## Set problem 1
In the dice solitaire thread, what chance of winning is given for the situation 12?

## Document excerpt
'''

[math-fun] dice solitaire
Martin Gardner fan John Kemeny (no relation to the Dartmouth mathematician) tells me that his niece Allison plays a kind of dice-based solitaire game ("Apparently it is all the rage at Duke, where she was, but is now spending a year at the London School of Economics" writes John) and is curious what the optimal strategy is and what the odds of winning are under optimal play. The player's goal is to knock out numbers from the set {1,2,...,12} until none remain, where the player knocks out one or two numbers on each turn as follows: the player rolls two dice, and may knock out either the sum of the two numbers or may knock out any two distinct numbers that have the same sum as the sum of the numbers shown on the dice. (Note that all that matters is the sum of the numbers the player rolls, not the numbers shown by the two dice individually.) If a player is ever in a situation where no such move is possible, the game ends. This strikes me as do-able by brute force, since there are only 2^12 states of the game (based on which numbers have been crossed out), so, starting from endgame positions and working backwards, one should be able to work out, for each position, what the optimal plays are (for each die-roll) and what the chance of winning is under optimal play. A priori, I see no reason to believe that the optimal strategy has a nice description, but then again I see no reason to believe that it doesn't! Jim Propp
At some point near the end of the game, we reach a point where the same throw can never be handled in more than one way, because no throw has more than one representation. From this point onward, the outcome is entirely determined by chance. Let's call such situations "moribund". For example, the situation is moribund if only one or two numbers are left; or if three numbers are left and the larger is not the sum of the two smaller. It seems to me that analysis should begin with a catalog of moribund situations and their probabilities of success. I propose that a situation be summarized as a string of digits without spaces, and because 10, 11, and 12 don't have their own digits, we use hexadecimal A, B, and C respectively. The situation 12, then, has only the 1 and 2 available. One's only hope in this situation is to roll 3, with a chance of 1/18. The moribund situation 3 can also only be won with a roll of 3. The situation 123 is *not*moribund, but the only choice it offers doesn't seem to affect the chance of winning. If one rolls a 3, then one must roll another 3 to win, whether one chooses to knock out 12 or 3. Depending on the exact rules of play, you might want to knock out the 3 rather than the 12 combination, because 12 lets you at least stay alive one more turn if you roll a 2, and this might matter if the rules say each player has their own board, and they take turns with the winner being the last left alive. On Sun, Oct 24, 2010 at 2:14 PM, James Propp <jpropp@cs.uml.edu> wrote:
Martin Gardner fan John Kemeny (no relation to the Dartmouth mathematician) tells me that his niece Allison plays a kind of dice-based solitaire game ("Apparently it is all the rage at Duke, where she was, but is now spending a year at the London School of Economics" writes John) and is curious what the optimal strategy is and what the odds of winning are under optimal play.

'''

[Collected data entries]
'''

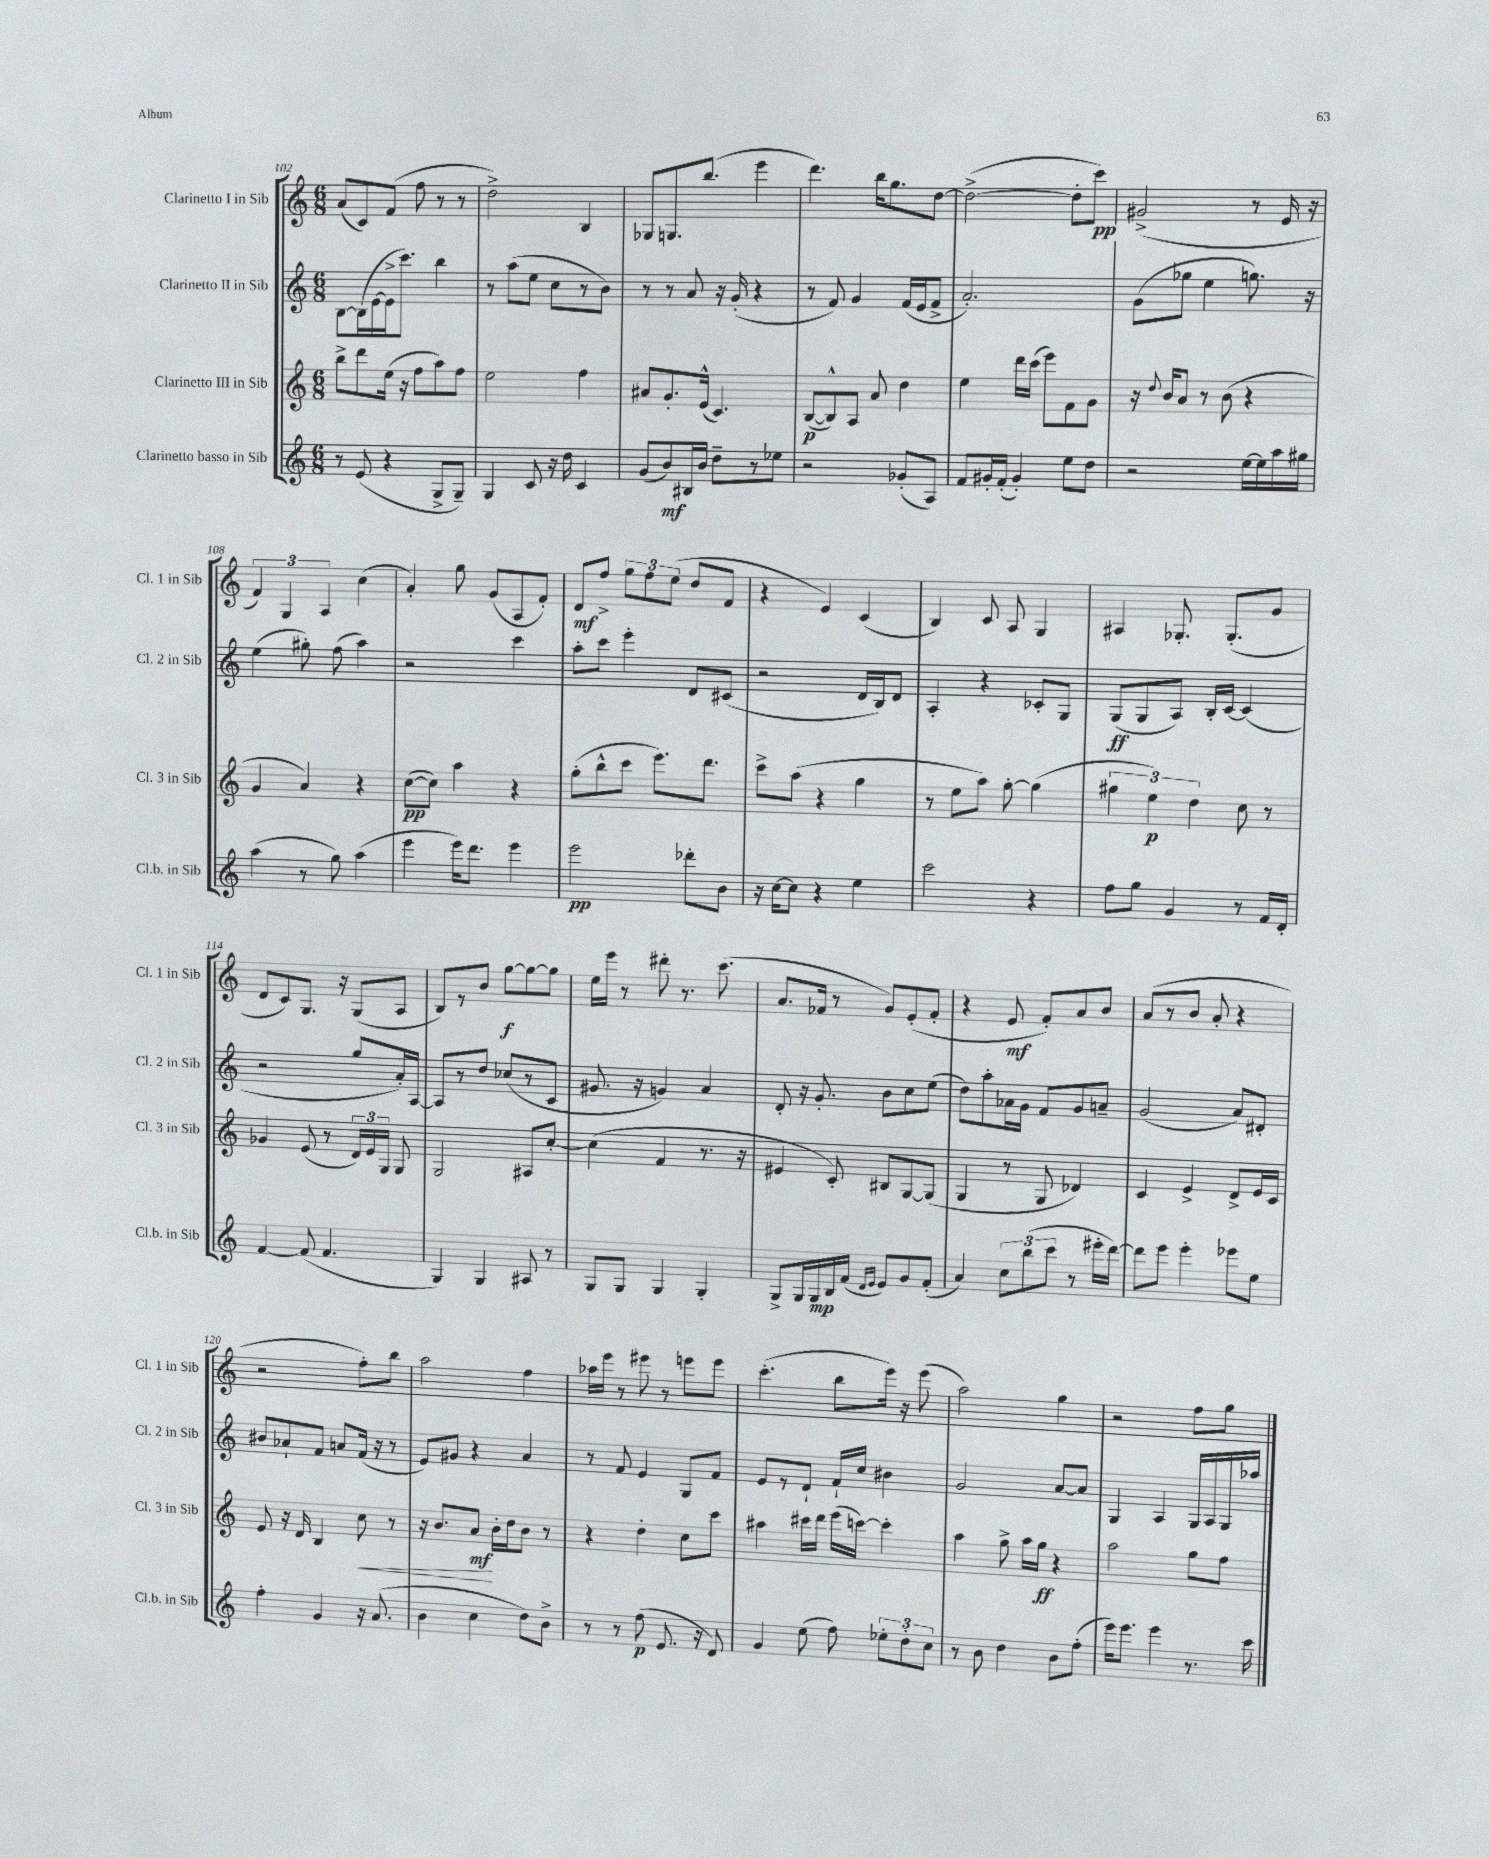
<<
\new StaffGroup <<
\new Staff = "s0" \with { instrumentName = "Clarinetto I in Sib" shortInstrumentName = "Cl. 1 in Sib" } {
    \clef treble \key c \major \numericTimeSignature \time 6/8
    \autoBeamOff a'8[( c'8) f'8]( f''8 r8 r8 |
    d''2->) b4 |
    ges8[ g8. b''8.]( e'''4 |
    d'''4.) b''16[ g''8. d''8]~ |
    d''2~->( d''8[-. c'''8]\pp) |
    gis'2->( r8 e'16 r16 |
    \tuplet 3/2 { f'4) g4 a4 } c''4( |
    a'4-.) g''8 g'8[( a8 f'8]-.) |
    d'8[\mf f''8]-> \tuplet 3/2 { g''8[ f''8 e''8]( } d''8[ f'8] |
    r4 e'4) c'4( |
    b4) c'8 a8 g4 |
    ais4 ges8.-. ges8.[-.( g'8] |
    d'8[ c'8) g8.] r16 g8[( a8] |
    b8[) r8 b'8] g''8[~\f g''8~ g''8] |
    e''16[ e'''16] r8 dis'''8-. r8. c'''8.( |
    a'8.[ fes'16] r8 g'8[) e'8-.( fes'8]-. |
    r4 e'8\mf f'8[-.) a'8 b'8] |
    a'8[( r8 b'8] a'8-. r4 |
    r2 f''8[-.) b''8] |
    a''2 f''4 |
    aes''16[ e'''16] r8 eis'''8 r8 e'''8[ e'''8] |
    c'''4.-.( b''8[ e'''16]) r16 e'''8( |
    a''2) g''4 |
    r2 f''8[ g''8] \bar "|." |
}
\new Staff = "s1" \with { instrumentName = "Clarinetto II in Sib" shortInstrumentName = "Cl. 2 in Sib" } {
    \clef treble \key c \major \numericTimeSignature \time 6/8
    \autoBeamOff b8[~ b16( e'16~ e'16-> c'''8.]) b''4 |
    r8 a''8[( e''8] c''8[ r8 b'8]) |
    r8 r8 a'8 r16 g'16-.( r4 |
    r8 f'8) g'4 f'16[( e'16 f'8]-> |
    a'2.-.) |
    g'8[( ges''8] e''4 g''8.) r16 |
    e''4( gis''8-.) f''8( a''4) |
    r2 c'''4 |
    a''8[-. c'''8] e'''4-. d'8[ cis'8]( |
    r2 d'16[ b16) d'8] |
    a4-. r4 ces'8[-. g8] |
    g8[\ff( g8 a8]) b16[-. c'16]~ c'4( |
    r2 g''8[ a'16-.) a16]~ |
    a8[ r8 d''8] ces''8[( r8 c'8] |
    gis'8. r16 g'4) a'4 |
    d'8-. r16 g'8.-. b'8[ c''8 e''8]( |
    d''8[) a''8-. aes'16 g'16] f'8[ g'8 a'8]-- |
    g'2( a'8[) dis'8]-. |
    bis'8[ aes'8-! f'8] a'8[ f'16]( r16 r8 |
    e'8[) gis'8] r4 a'4 |
    r8 f'8 e'4 g8[ f'8] |
    e'8[ r8 d'8]-! f'16[-! c''16] bis'4 |
    g'2 a'8[~ a'8] |
    g4 a4 g16[ a16 g16 aes''16] \bar "|." |
}
\new Staff = "s2" \with { instrumentName = "Clarinetto III in Sib" shortInstrumentName = "Cl. 3 in Sib" } {
    \clef treble \key c \major \numericTimeSignature \time 6/8
    \autoBeamOff b''8[-> d'''8 e''16]( r16 f''8[ a''8) f''8] |
    e''2 f''4 |
    ais'8[ g'8.-. e'16]-^( c'4.) |
    b8[~\p( b8-^) a8] a'8 d''4 |
    e''4 d'''16[ c'''16]( e'''8[) f'8 g'8] |
    r16 \appoggiatura { d''8 } b'16[ a'8] r8 b'8( r4 |
    g'4 a'4) r4 |
    c''8[~\pp( c''8]) a''4 r4 |
    g''8[-.( b''8-^ c'''8] e'''8.[) d'''8.] |
    c'''8[-> a''8]( r4 g''4 |
    r8 e''8[ a''8]) g''8~-. g''4( |
    \tuplet 3/2 { gis''4 e''4\p) d''4 } c''8 r8 |
    ges'4 e'8( r8 \tuplet 3/2 { d'16[) e'16 g16] } g8 |
    g2 ais8[ c''8]~-. |
    c''4( f'4 r8. r16 |
    eis'4 c'8-.) bis8[ g8~ g8]( |
    g4 r8 g8 des'4) |
    c'4 e'4-> d'8[-> e'16 c'16] |
    e'8 r16 d'16 b4 c''8\< r8 |
    r16 b'8.[ a'8]\mf\! b'16[-. d''16 b'8] r8 |
    r4 d''4-. c''8[ c'''8] |
    ais''4 cis'''16[ d'''16] e'''16[( c'''16]~) c'''4-. |
    a''4 g''8-> a''16[ g''16]\ff r4 |
    a''2 g''8[ f''8] \bar "|." |
}
\new Staff = "s3" \with { instrumentName = "Clarinetto basso in Sib" shortInstrumentName = "Cl.b. in Sib" } {
    \clef treble \key c \major \numericTimeSignature \time 6/8
    \autoBeamOff r8 e'8( r4 g8[-> g8]--) |
    g4 c'8 r16 d''16 c'4 |
    g'8[( b'8\mf) bis16 b'16] d''8[-- r8 ees''8] |
    r2 ges'8[-.( a8]) |
    f'8[ gis'16-. f'16]-.( gis'4-.) e''8[ d''8] |
    r2 e''16[~ e''16 a''16 gis''16] |
    a''4( r8 g''8) a''4( |
    e'''4 e'''16[) d'''8.] e'''4 |
    e'''2\pp des'''8[-. b'8] |
    r16 c''16[~ c''8] r4 e''4 |
    c'''2 r4 |
    f''8[ g''8] g'4 r8 f'16[ d'16]-. |
    f'4~ f'8( f'4. |
    g4) g4 ais8 r8 |
    g8[ g8] g4 g4-. |
    g8[-> g16 g16\mp b16 f'16]( \grace { d'16[ e'16] } e'8[) g'8 f'8]-.( |
    a'4) \tuplet 3/2 { c''8[ b''8( c'''8] } r8 eis'''16[-. d'''16]~) |
    d'''8[ e'''8] e'''4-. ees'''8[ e''8] |
    f''4-. g'4 r16 a'8.( |
    b'4 c''4 d''8[) b'8]-> |
    r8 r8 f''8\p( e'8. r16 d'8) |
    g'4 e''8( f''8) \tuplet 3/2 { ees''8[-. d''8-. c''8] } |
    r8 b'8 d''4 b'8[ f''8]-.( |
    e'''16[) e'''8.] e'''4 r8. c'''16 \bar "|." |
}
>>
>>
\layout { \context { \Score currentBarNumber = #102 } }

'''

## Set problem 2
Edit the records from their first line through the line with "d''2~->( d''8[-. c'''8]\pp) |" by replacing "Clarinetto" with "Clarinet" and changing nothing else. Give only those lines, and leave out the pictures.

## Response 1
1/18

## Response 2
<<
\new StaffGroup <<
\new Staff = "s0" \with { instrumentName = "Clarinet I in Sib" shortInstrumentName = "Cl. 1 in Sib" } {
    \clef treble \key c \major \numericTimeSignature \time 6/8
    \autoBeamOff a'8[( c'8) f'8]( f''8 r8 r8 |
    d''2->) b4 |
    ges8[ g8. b''8.]( e'''4 |
    d'''4.) b''16[ g''8. d''8]~ |
    d''2~->( d''8[-. c'''8]\pp) |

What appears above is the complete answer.